ОТРЫВОК –
<<<<

Борис Парамонов: Вернувшись к раннее цитированному Чехову, к характеристике Гольцева, мы даже чисто веховское словечко здесь обнаруживаем: интеллигенция как орден, то есть замкнутая группа, чуждая широко понимаемой жизни. Речь идет о том, что в тех же "Вехах" было названо либеральной цензурой. Вот Михайловский, упрекавший Чехова за безыдейность, яркий и авторитетный тип такого идейного цензора. И у большевиков ихняя цензура – именно идейная, а не политическая, – идет отсюда, от либеральной интеллигентской традиции. Конечно, большевики были огрублением этого типа, но самый тип тот же.

Иван Толстой: Борис Михайлович, тут некоторый перекос у Вас, по-моему, обозначается: Чехов получается то ли прагматик-европеец, то ли эстет, а вернее то и другое вместе. А разве у Чехова не было некоторых, так сказать, общечеловеческих идеалов?

>>>>

[Собранные данные]

<<<<

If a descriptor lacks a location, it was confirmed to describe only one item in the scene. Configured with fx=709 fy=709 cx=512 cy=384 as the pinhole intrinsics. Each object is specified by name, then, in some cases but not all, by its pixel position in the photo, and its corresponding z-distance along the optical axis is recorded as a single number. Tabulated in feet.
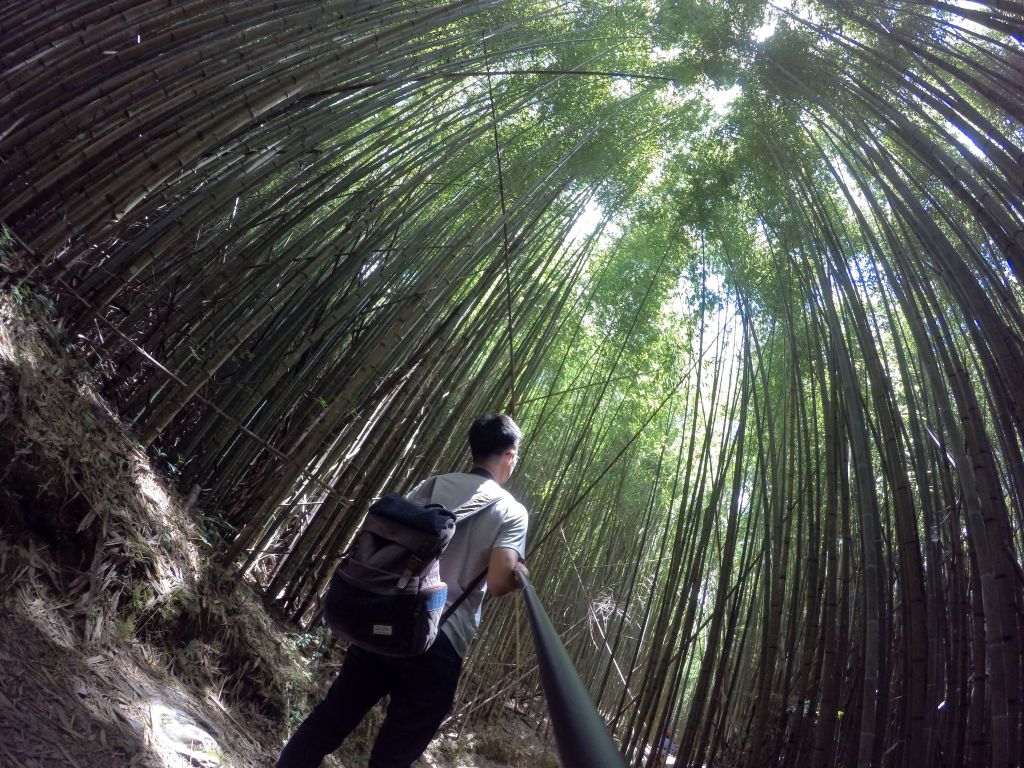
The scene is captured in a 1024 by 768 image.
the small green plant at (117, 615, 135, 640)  6.01
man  5.18
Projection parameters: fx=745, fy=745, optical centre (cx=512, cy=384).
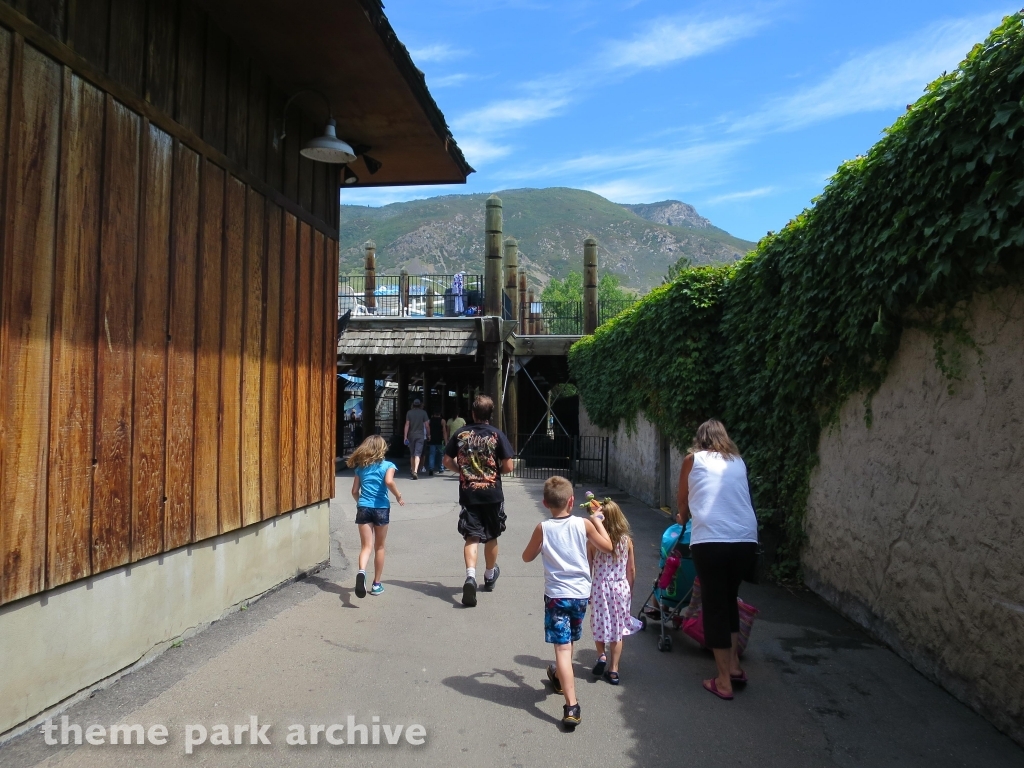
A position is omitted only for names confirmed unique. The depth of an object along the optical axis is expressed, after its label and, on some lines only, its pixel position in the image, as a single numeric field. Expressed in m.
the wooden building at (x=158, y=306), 3.61
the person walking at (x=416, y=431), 17.09
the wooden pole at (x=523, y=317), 23.94
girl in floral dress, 4.52
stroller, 5.23
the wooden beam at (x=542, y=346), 21.06
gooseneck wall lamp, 6.03
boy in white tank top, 4.09
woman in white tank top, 4.29
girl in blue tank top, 6.46
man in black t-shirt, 6.52
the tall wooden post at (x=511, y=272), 21.88
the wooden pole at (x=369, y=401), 21.25
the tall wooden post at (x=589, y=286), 21.70
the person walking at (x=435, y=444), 17.83
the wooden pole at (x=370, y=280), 24.70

>>>>

ЗАДАНИЯ –
**1)** Перепечатайте из отрывка о Чехове фрагмент от слов «Борис Парамонов: Вернувшись» до слов «тип тот же.» включительно.
**2)** Кто, согласно отрывку о Чехове, упрекал Чехова за безыдейность?
**3)** Продолжите отрывок о Чехове с того места, на котором он заканчивается.
Приведенные данные для работы не требуются.

ОТВЕТЫ К ЗАДАНИЯМ –
**1)**
Борис Парамонов: Вернувшись к раннее цитированному Чехову, к характеристике Гольцева, мы даже чисто веховское словечко здесь обнаруживаем: интеллигенция как орден, то есть замкнутая группа, чуждая широко понимаемой жизни. Речь идет о том, что в тех же "Вехах" было названо либеральной цензурой. Вот Михайловский, упрекавший Чехова за безыдейность, яркий и авторитетный тип такого идейного цензора. И у большевиков ихняя цензура – именно идейная, а не политическая, – идет отсюда, от либеральной интеллигентской традиции. Конечно, большевики были огрублением этого типа, но самый тип тот же.

**2)** Михайловский.

**3)**
Борис Парамонов: Хороший вопрос. Именно были, и об этом нужно сказать. Чехов в ту пору, молодым и еще относительно здоровым, был, как ни парадоксально это звучит, националистом-государственником. Молодому Чехову был присущ не то что конформизм, а несомненный патриотизм. Он явно не был интеллигентом-отщепенцем. Он хотел работать для России, и не только как литератор. И тут мы переходим к загадочной теме о поездке Чехова на Сахалин. Вот уж точно, текстуально по Мольеру: какой черт понес его на эту галеру?

И тут мы переходим к загадочной теме о поездке Чехова на Сахалин: какой черт понес его на эту галеру?

Вот с чего начался чеховский Сахалин: он написал по поводу смерти Пржевальского статью в "Новое время", где были такие слова:

Диктор: "…подвижники нужны, как солнце. Составляя самый поэтический и жизнерадостный элемент общества, они возбуждают, утешают и облагораживают. Их личности – это живые документы, указывающие обществу, что кроме людей, ведущих споры об оптимизме и пессимизме, пишущих от скуки неважные повести, ненужные проекты и дешевые диссертации, развратничающих во имя отрицания жизни и лгущих ради куска хлеба, что кроме скептиков, мистиков, психопатов, иезуитов, философов, либералов и консерваторов, есть еще люди иного порядка, люди подвига, веры и ясно сознанной цели".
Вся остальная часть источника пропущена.